Boy dies at CHC

While the procedure was being performed, medical equipment attached to the boy suddenly “blacked out.”

Variety learned that the boy died of cardio respiratory arrest, respiratory failure, and pneumonia.

“Because of patient confidentiality issues [relating to the Health Insurance Portability and Accountability Act], I cannot and will not make any comments relating to patient care,” Public Health Secretary Joseph Kevin Villagomez said in an e-mail to the Variety when asked to comment.

The boy’s  parents are bringing his remains to the Philippines on Saturday.

There will be a final  viewing on Thursday evening at the CHC chapel and a Mass is held daily at the Kristo Rai church.

A special education student at a public elementary school on Saipan, the boy was the youngest in a brood of four.

On May 18, the boy was not sent to school because he was not feeling well.

His mother called 911 on the same day and the boy was rushed to CHC’s emergency room where he was revived.

The boy was able to talk to the attending doctor, and he informed the doctor that he wanted to go home, Variety learned.

But the boy was admitted to the intensive care unit for observation since his blood pressure and oxygen levels were decreasing.

The next morning, on May 19, the boy underwent a tracheotomy procedure to ease his breathing while being injected three times with “sedatives” to ease his  pain.

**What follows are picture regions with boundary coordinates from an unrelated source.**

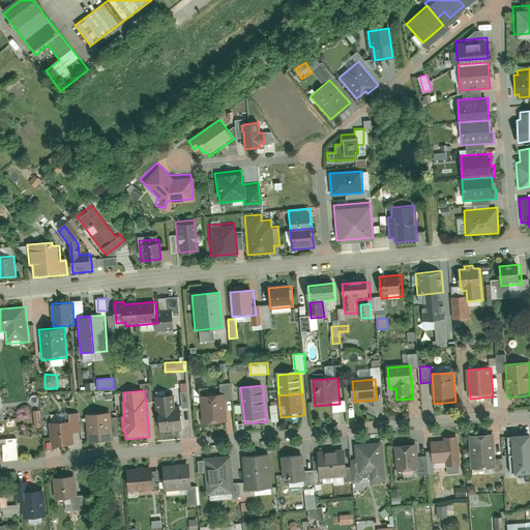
[(228,425),(226,395),(201,398),(203,428),(228,425)]
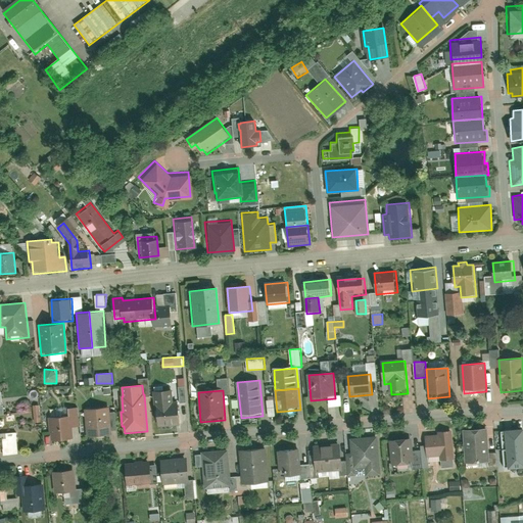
[(179,402),(173,403),(172,392),(154,393),(157,429),(181,427),(179,402)]
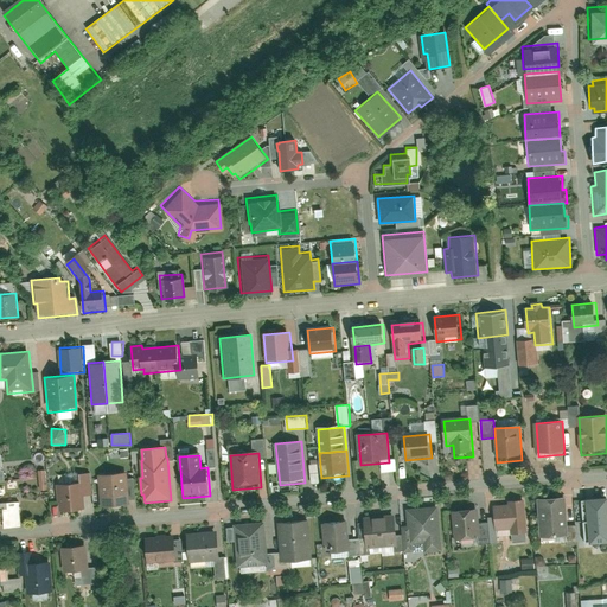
[(131,506),(127,471),(100,473),(103,509),(131,506)]
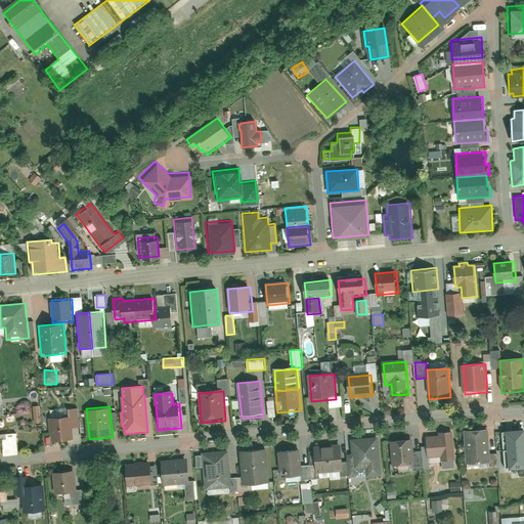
[(71,417),(50,419),(52,444),(73,443),(71,417)]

Before the procedure, the boy told CHC personnel that he could “breathe on his own,” and that he wanted to go home.

The boy’s x-ray examination confirmed that he had pneumonia.

The boy’s mother was then told that the child “couldn’t survive.”

The results of the boy’s CT scan on May 21 and 24 indicated a “swelling of the brain” and  an “unstable condition.”  The boy was declared “brain dead” on May 27.

At about 7:56 a.m. on May 28, he passed away.